§ **Exercise brief**: From the first line of the records below through the line with "X3394000Y4194050D2*", output each line exactly; skip the pictures.

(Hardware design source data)
========

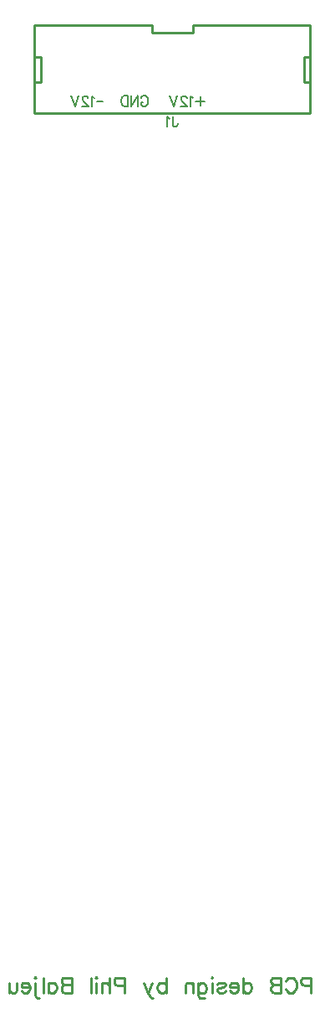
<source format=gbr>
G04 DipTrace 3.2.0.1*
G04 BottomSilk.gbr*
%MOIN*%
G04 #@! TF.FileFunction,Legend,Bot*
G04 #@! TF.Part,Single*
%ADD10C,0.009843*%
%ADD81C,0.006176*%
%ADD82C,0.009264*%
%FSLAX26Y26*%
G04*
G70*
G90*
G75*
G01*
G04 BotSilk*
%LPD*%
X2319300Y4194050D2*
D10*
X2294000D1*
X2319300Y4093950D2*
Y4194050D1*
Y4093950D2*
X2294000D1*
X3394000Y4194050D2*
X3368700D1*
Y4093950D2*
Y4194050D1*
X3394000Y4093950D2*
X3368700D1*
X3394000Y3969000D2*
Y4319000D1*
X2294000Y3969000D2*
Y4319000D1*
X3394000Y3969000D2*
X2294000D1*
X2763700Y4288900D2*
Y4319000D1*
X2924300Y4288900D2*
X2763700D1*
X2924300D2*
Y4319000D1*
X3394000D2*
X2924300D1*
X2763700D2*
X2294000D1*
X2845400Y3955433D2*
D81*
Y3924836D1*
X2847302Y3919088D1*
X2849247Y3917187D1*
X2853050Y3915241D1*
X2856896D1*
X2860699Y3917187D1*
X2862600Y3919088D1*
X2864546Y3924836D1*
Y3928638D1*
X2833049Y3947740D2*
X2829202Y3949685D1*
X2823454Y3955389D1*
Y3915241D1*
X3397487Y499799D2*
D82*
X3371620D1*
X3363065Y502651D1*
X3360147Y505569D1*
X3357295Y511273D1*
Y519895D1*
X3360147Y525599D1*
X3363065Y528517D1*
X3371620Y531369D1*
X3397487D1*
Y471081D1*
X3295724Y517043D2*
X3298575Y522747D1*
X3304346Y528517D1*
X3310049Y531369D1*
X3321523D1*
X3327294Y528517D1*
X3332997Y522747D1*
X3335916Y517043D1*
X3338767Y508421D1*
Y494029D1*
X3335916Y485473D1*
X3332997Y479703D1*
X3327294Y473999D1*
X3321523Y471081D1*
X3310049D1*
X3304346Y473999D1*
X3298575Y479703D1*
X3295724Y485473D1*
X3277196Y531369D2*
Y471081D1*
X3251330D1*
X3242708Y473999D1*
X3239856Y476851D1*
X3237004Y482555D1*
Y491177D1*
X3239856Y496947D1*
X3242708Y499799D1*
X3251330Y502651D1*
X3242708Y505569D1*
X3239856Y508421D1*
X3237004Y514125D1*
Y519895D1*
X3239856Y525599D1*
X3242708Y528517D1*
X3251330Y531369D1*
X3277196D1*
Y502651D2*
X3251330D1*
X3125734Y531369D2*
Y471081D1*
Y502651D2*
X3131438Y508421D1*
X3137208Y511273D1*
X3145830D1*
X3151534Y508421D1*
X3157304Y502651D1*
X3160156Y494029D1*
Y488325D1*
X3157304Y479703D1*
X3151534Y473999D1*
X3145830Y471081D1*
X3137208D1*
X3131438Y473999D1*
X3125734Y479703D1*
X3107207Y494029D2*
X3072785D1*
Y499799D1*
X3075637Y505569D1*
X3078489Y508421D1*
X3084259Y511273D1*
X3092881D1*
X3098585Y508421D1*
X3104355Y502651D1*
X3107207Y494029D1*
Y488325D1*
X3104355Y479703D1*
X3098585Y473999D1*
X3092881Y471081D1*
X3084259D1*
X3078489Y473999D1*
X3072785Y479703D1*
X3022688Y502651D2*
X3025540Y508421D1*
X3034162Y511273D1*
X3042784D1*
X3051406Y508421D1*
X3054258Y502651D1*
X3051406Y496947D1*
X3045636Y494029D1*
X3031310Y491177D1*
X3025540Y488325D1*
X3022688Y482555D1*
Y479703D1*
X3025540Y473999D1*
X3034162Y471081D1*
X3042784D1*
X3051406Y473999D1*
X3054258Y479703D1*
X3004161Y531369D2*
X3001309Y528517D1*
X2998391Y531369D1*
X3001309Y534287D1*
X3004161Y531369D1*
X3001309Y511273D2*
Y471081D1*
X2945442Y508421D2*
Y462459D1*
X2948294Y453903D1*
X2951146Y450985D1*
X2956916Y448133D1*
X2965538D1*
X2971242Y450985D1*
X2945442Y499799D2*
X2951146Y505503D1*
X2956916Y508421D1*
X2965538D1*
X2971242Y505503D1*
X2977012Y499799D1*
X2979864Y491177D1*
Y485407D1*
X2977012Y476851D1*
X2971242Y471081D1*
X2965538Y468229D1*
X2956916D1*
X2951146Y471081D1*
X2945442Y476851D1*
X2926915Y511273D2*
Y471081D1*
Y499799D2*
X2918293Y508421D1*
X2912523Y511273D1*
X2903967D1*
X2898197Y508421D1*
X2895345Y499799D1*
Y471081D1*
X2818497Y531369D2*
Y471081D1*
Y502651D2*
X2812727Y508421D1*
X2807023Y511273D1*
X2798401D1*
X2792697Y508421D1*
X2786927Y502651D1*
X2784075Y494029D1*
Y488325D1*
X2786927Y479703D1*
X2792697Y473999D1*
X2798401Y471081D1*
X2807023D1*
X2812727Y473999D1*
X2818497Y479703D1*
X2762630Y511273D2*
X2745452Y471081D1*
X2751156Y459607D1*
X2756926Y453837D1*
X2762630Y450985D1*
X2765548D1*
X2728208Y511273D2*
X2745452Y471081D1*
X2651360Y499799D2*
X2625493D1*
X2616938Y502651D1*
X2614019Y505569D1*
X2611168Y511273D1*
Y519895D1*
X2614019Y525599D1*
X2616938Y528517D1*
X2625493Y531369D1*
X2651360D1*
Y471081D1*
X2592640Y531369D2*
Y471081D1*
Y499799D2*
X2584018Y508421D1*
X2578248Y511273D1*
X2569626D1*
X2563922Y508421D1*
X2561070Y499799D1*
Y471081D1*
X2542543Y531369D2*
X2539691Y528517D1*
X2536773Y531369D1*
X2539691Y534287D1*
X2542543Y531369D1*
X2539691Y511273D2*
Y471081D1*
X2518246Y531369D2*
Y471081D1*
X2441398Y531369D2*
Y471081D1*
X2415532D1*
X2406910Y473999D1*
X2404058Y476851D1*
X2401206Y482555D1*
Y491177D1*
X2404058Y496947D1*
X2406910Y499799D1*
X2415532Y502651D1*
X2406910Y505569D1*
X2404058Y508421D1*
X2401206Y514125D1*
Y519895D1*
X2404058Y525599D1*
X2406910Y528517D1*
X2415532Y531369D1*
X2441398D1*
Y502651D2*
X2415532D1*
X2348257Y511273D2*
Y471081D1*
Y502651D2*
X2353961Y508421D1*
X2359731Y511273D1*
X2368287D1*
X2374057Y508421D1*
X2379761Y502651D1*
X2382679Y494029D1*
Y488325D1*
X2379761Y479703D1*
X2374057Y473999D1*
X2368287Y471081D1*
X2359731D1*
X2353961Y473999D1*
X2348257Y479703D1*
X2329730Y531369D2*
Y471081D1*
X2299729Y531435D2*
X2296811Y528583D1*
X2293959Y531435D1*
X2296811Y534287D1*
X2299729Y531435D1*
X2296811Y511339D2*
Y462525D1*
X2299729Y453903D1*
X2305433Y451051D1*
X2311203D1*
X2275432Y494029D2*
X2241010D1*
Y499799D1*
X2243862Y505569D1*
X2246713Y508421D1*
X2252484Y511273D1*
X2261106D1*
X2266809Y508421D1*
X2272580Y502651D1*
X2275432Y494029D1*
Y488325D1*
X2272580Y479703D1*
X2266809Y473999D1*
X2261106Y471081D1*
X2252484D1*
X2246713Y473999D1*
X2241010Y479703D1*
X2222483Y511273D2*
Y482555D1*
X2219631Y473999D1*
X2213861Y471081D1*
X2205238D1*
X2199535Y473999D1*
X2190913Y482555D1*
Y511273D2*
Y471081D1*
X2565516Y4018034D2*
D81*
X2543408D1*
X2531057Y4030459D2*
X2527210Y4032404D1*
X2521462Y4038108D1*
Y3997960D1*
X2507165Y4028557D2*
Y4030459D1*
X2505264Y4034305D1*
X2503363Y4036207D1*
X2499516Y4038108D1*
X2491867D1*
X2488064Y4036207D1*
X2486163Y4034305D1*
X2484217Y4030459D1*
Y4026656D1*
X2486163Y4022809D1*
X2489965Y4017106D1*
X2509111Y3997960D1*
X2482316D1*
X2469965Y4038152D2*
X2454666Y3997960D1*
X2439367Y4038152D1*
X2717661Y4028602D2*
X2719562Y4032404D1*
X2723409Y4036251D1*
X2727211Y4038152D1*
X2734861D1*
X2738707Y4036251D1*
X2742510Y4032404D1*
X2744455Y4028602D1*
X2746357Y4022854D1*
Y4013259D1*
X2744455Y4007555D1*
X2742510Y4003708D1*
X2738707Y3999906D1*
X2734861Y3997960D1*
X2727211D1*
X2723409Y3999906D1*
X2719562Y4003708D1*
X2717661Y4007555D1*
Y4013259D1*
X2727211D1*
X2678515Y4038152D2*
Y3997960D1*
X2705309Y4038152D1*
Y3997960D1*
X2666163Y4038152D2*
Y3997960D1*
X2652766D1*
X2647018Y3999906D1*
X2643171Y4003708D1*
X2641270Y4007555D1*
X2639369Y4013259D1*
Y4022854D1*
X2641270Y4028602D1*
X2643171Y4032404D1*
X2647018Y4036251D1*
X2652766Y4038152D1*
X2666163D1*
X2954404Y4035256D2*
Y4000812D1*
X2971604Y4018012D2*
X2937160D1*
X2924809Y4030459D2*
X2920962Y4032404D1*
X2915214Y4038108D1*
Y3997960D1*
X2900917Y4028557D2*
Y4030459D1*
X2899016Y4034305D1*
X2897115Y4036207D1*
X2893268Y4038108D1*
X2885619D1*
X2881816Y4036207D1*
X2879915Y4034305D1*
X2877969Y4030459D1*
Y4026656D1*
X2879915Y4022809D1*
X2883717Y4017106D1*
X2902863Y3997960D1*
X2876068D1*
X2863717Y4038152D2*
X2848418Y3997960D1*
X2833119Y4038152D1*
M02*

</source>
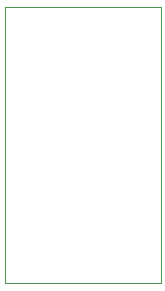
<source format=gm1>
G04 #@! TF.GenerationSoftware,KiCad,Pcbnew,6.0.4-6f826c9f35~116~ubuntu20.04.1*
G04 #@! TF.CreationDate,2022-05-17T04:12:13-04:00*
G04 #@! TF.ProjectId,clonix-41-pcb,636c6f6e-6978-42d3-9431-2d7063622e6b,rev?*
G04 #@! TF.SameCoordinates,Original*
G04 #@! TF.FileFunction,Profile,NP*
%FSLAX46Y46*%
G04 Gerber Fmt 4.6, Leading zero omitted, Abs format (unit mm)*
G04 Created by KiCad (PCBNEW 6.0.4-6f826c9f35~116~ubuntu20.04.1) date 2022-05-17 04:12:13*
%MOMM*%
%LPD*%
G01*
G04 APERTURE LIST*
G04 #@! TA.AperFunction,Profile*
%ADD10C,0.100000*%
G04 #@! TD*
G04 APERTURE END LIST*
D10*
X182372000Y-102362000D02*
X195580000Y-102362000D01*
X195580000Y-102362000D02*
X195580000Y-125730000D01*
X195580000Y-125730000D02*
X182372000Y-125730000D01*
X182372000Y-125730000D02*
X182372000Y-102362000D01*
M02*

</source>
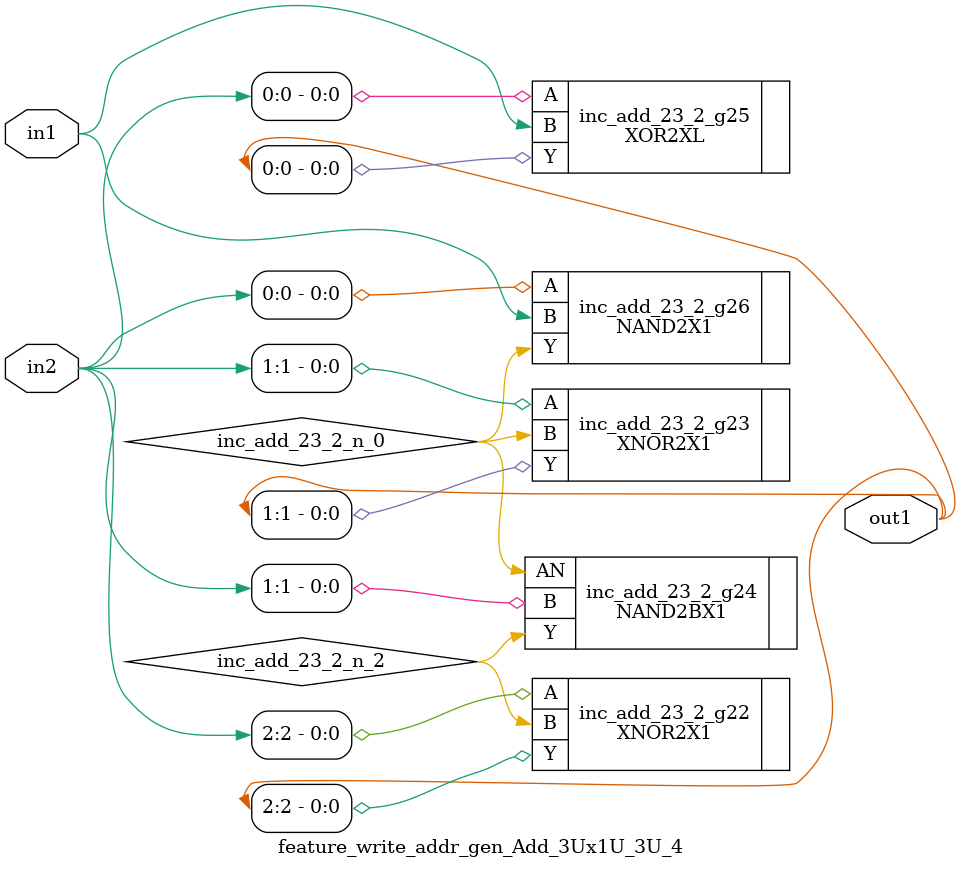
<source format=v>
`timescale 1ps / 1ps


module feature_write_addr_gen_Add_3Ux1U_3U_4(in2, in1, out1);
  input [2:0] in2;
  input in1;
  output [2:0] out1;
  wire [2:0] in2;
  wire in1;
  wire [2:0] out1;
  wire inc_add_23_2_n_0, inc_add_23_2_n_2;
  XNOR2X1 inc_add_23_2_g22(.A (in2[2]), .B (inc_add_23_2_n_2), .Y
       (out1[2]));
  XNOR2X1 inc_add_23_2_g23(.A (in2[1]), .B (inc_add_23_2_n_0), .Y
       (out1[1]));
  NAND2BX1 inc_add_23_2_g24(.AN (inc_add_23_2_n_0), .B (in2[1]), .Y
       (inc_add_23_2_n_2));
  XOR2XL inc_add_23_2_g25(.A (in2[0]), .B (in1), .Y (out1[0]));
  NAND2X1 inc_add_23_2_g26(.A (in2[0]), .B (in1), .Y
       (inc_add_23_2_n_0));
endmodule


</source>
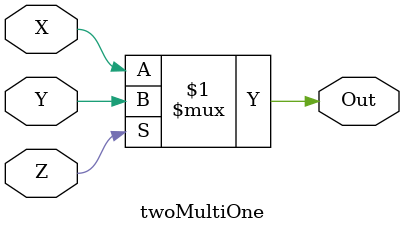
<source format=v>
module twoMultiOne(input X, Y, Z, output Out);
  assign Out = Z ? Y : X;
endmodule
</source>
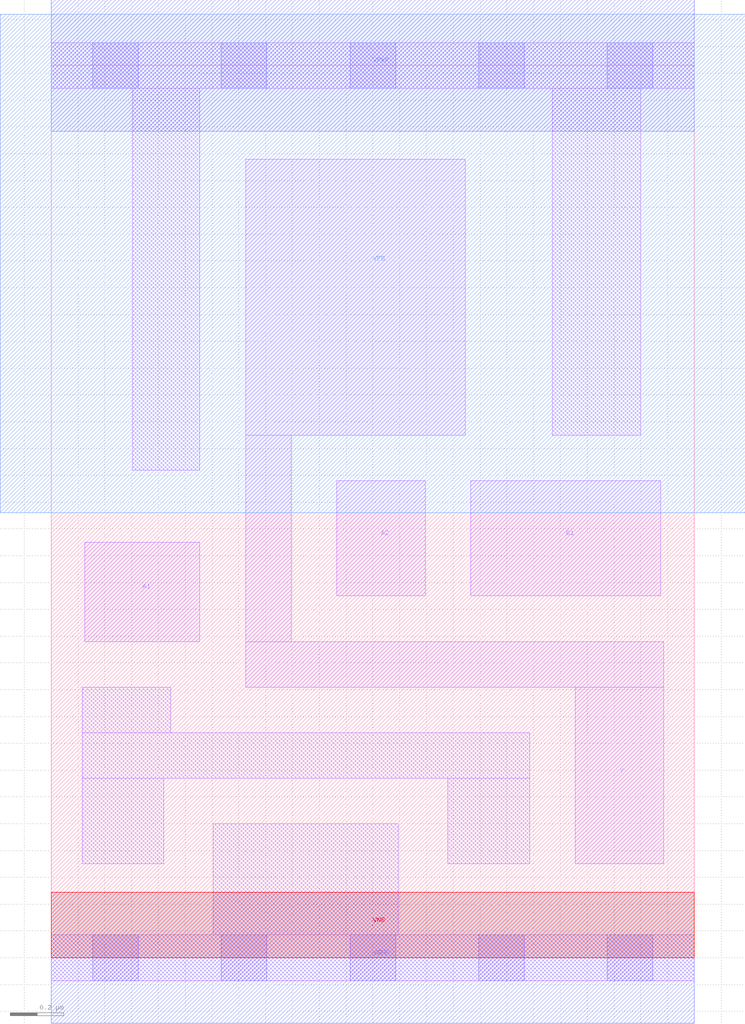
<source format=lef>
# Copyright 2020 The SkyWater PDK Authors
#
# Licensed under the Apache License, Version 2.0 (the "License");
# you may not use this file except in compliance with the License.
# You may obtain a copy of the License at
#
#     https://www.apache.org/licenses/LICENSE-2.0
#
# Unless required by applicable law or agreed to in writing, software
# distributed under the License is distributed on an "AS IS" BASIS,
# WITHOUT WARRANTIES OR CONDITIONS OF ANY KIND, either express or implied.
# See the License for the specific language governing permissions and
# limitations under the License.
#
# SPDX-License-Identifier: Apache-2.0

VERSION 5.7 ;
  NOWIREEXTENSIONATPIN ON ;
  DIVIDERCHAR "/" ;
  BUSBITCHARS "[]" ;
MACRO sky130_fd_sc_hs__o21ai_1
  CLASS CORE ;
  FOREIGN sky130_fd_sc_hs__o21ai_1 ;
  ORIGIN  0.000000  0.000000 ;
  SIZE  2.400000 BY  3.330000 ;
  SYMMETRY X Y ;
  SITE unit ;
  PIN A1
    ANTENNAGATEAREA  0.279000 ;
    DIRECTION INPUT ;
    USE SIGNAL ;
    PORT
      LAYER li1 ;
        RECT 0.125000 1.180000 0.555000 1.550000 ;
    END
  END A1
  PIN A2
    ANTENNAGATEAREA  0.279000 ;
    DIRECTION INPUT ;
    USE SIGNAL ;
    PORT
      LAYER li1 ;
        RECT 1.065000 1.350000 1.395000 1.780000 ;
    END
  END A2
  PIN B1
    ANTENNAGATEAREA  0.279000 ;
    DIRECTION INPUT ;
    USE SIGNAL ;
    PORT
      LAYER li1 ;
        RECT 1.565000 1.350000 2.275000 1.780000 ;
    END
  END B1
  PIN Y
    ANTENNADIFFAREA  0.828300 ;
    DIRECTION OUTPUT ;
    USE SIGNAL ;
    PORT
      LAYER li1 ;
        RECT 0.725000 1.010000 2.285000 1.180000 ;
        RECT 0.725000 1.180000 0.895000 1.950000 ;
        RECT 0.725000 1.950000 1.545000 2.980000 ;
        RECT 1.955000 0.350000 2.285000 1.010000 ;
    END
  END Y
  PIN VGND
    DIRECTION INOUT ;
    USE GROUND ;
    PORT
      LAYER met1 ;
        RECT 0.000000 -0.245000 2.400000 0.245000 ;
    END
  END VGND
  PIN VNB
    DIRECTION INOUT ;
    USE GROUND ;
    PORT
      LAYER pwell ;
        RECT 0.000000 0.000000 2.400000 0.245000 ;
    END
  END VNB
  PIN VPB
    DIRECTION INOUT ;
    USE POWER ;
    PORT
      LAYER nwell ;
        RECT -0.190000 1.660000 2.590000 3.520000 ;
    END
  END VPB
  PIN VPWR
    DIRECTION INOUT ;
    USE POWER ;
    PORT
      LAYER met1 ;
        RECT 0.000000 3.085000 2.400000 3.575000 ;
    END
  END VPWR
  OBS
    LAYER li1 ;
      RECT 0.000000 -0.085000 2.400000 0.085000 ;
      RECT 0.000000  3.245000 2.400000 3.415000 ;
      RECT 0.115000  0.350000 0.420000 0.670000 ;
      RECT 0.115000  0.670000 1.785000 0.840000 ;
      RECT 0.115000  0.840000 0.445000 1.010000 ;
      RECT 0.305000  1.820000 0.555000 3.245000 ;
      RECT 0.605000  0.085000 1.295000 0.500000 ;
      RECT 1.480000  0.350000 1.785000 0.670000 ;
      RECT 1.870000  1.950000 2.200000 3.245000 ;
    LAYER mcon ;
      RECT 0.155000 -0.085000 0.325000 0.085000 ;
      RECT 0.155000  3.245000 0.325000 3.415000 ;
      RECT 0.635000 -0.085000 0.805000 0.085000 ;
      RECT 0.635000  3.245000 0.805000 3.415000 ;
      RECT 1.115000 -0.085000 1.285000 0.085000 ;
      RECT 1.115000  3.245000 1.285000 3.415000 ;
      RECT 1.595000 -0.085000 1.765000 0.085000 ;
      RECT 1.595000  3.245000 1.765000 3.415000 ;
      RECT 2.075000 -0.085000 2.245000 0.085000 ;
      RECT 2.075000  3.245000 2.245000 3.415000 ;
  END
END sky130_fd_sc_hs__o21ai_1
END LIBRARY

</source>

========

§ **Task result**:
<source format=gbr>
G04 DipTrace 3.2.0.1*
G04 BottomSilk.gbr*
%MOIN*%
G04 #@! TF.FileFunction,Legend,Bot*
G04 #@! TF.Part,Single*
%ADD10C,0.009843*%
%ADD81C,0.006176*%
%ADD82C,0.009264*%
%FSLAX26Y26*%
G04*
G70*
G90*
G75*
G01*
G04 BotSilk*
%LPD*%
X2319300Y4194050D2*
D10*
X2294000D1*
X2319300Y4093950D2*
Y4194050D1*
Y4093950D2*
X2294000D1*
X3394000Y4194050D2*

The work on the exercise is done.